**Assignment**
Set down every line of the records below without changing a single character, space or line break.
=== Records supplied ===
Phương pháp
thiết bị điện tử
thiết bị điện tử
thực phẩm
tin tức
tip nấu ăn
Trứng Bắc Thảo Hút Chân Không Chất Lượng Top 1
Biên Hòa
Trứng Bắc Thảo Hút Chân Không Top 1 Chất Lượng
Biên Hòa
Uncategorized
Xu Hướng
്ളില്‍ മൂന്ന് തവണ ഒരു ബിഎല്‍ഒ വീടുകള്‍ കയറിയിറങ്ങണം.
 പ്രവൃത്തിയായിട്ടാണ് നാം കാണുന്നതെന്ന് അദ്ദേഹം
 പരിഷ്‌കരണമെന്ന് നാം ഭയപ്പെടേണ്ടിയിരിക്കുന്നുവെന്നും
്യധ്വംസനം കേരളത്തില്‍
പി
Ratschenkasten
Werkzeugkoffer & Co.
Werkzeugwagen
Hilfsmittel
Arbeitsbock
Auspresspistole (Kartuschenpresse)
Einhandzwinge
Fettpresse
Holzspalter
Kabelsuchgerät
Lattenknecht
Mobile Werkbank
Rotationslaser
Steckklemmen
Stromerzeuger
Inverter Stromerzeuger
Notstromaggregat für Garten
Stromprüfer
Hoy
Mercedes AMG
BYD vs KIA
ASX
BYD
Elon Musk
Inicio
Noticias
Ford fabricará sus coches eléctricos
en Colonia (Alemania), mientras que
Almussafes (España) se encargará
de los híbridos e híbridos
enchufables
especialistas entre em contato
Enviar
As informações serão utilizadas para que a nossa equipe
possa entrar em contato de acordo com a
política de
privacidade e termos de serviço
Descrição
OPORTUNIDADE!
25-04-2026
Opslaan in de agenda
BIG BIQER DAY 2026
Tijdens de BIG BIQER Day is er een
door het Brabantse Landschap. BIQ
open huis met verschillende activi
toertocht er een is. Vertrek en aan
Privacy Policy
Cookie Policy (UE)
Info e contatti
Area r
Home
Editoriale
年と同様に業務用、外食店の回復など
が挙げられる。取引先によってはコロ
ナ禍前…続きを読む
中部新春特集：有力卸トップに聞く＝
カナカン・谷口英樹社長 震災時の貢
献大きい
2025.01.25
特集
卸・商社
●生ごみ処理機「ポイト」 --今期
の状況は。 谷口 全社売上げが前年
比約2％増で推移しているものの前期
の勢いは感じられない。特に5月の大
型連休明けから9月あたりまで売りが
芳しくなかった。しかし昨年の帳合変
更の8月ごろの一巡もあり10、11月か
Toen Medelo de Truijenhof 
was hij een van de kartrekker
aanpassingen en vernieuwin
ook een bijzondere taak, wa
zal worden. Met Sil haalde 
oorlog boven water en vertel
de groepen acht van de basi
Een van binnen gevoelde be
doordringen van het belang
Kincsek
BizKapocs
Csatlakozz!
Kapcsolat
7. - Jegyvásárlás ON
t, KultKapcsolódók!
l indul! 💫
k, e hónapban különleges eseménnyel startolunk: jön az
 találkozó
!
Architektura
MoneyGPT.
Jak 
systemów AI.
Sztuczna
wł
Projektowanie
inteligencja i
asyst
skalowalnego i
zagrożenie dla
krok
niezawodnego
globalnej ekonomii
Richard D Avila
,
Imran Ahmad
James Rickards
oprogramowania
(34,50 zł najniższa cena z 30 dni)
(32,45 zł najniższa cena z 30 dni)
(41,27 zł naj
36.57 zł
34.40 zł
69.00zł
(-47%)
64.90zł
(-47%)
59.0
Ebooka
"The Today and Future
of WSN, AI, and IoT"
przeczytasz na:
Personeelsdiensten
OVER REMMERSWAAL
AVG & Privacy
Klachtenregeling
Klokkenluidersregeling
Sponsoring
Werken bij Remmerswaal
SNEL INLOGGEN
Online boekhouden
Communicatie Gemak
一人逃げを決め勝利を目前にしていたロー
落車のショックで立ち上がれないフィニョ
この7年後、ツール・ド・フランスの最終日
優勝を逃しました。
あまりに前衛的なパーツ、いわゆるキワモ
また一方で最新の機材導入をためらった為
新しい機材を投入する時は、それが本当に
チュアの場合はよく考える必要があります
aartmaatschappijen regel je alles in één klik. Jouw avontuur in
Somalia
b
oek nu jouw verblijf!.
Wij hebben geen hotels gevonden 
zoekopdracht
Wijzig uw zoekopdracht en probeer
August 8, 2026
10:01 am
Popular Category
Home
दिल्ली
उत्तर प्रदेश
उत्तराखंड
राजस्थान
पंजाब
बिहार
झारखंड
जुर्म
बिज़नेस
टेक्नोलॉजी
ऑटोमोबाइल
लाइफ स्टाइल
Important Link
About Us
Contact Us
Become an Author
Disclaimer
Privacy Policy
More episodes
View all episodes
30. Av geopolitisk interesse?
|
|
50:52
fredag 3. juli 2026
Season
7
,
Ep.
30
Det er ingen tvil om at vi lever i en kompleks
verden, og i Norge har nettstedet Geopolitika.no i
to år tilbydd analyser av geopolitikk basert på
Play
===
**Answer section**
Phương pháp
thiết bị điện tử
thiết bị điện tử
thực phẩm
tin tức
tip nấu ăn
Trứng Bắc Thảo Hút Chân Không Chất Lượng Top 1
Biên Hòa
Trứng Bắc Thảo Hút Chân Không Top 1 Chất Lượng
Biên Hòa
Uncategorized
Xu Hướng
്ളില്‍ മൂന്ന് തവണ ഒരു ബിഎല്‍ഒ വീടുകള്‍ കയറിയിറങ്ങണം.
 പ്രവൃത്തിയായിട്ടാണ് നാം കാണുന്നതെന്ന് അദ്ദേഹം
 പരിഷ്‌കരണമെന്ന് നാം ഭയപ്പെടേണ്ടിയിരിക്കുന്നുവെന്നും
്യധ്വംസനം കേരളത്തില്‍
പി
Ratschenkasten
Werkzeugkoffer & Co.
Werkzeugwagen
Hilfsmittel
Arbeitsbock
Auspresspistole (Kartuschenpresse)
Einhandzwinge
Fettpresse
Holzspalter
Kabelsuchgerät
Lattenknecht
Mobile Werkbank
Rotationslaser
Steckklemmen
Stromerzeuger
Inverter Stromerzeuger
Notstromaggregat für Garten
Stromprüfer
Hoy
Mercedes AMG
BYD vs KIA
ASX
BYD
Elon Musk
Inicio
Noticias
Ford fabricará sus coches eléctricos
en Colonia (Alemania), mientras que
Almussafes (España) se encargará
de los híbridos e híbridos
enchufables
especialistas entre em contato
Enviar
As informações serão utilizadas para que a nossa equipe
possa entrar em contato de acordo com a
política de
privacidade e termos de serviço
Descrição
OPORTUNIDADE!
25-04-2026
Opslaan in de agenda
BIG BIQER DAY 2026
Tijdens de BIG BIQER Day is er een
door het Brabantse Landschap. BIQ
open huis met verschillende activi
toertocht er een is. Vertrek en aan
Privacy Policy
Cookie Policy (UE)
Info e contatti
Area r
Home
Editoriale
年と同様に業務用、外食店の回復など
が挙げられる。取引先によってはコロ
ナ禍前…続きを読む
中部新春特集：有力卸トップに聞く＝
カナカン・谷口英樹社長 震災時の貢
献大きい
2025.01.25
特集
卸・商社
●生ごみ処理機「ポイト」 --今期
の状況は。 谷口 全社売上げが前年
比約2％増で推移しているものの前期
の勢いは感じられない。特に5月の大
型連休明けから9月あたりまで売りが
芳しくなかった。しかし昨年の帳合変
更の8月ごろの一巡もあり10、11月か
Toen Medelo de Truijenhof 
was hij een van de kartrekker
aanpassingen en vernieuwin
ook een bijzondere taak, wa
zal worden. Met Sil haalde 
oorlog boven water en vertel
de groepen acht van de basi
Een van binnen gevoelde be
doordringen van het belang
Kincsek
BizKapocs
Csatlakozz!
Kapcsolat
7. - Jegyvásárlás ON
t, KultKapcsolódók!
l indul! 💫
k, e hónapban különleges eseménnyel startolunk: jön az
 találkozó
!
Architektura
MoneyGPT.
Jak 
systemów AI.
Sztuczna
wł
Projektowanie
inteligencja i
asyst
skalowalnego i
zagrożenie dla
krok
niezawodnego
globalnej ekonomii
Richard D Avila
,
Imran Ahmad
James Rickards
oprogramowania
(34,50 zł najniższa cena z 30 dni)
(32,45 zł najniższa cena z 30 dni)
(41,27 zł naj
36.57 zł
34.40 zł
69.00zł
(-47%)
64.90zł
(-47%)
59.0
Ebooka
"The Today and Future
of WSN, AI, and IoT"
przeczytasz na:
Personeelsdiensten
OVER REMMERSWAAL
AVG & Privacy
Klachtenregeling
Klokkenluidersregeling
Sponsoring
Werken bij Remmerswaal
SNEL INLOGGEN
Online boekhouden
Communicatie Gemak
一人逃げを決め勝利を目前にしていたロー
落車のショックで立ち上がれないフィニョ
この7年後、ツール・ド・フランスの最終日
優勝を逃しました。
あまりに前衛的なパーツ、いわゆるキワモ
また一方で最新の機材導入をためらった為
新しい機材を投入する時は、それが本当に
チュアの場合はよく考える必要があります
aartmaatschappijen regel je alles in één klik. Jouw avontuur in
Somalia
b
oek nu jouw verblijf!.
Wij hebben geen hotels gevonden 
zoekopdracht
Wijzig uw zoekopdracht en probeer
August 8, 2026
10:01 am
Popular Category
Home
दिल्ली
उत्तर प्रदेश
उत्तराखंड
राजस्थान
पंजाब
बिहार
झारखंड
जुर्म
बिज़नेस
टेक्नोलॉजी
ऑटोमोबाइल
लाइफ स्टाइल
Important Link
About Us
Contact Us
Become an Author
Disclaimer
Privacy Policy
More episodes
View all episodes
30. Av geopolitisk interesse?
|
|
50:52
fredag 3. juli 2026
Season
7
,
Ep.
30
Det er ingen tvil om at vi lever i en kompleks
verden, og i Norge har nettstedet Geopolitika.no i
to år tilbydd analyser av geopolitikk basert på
Play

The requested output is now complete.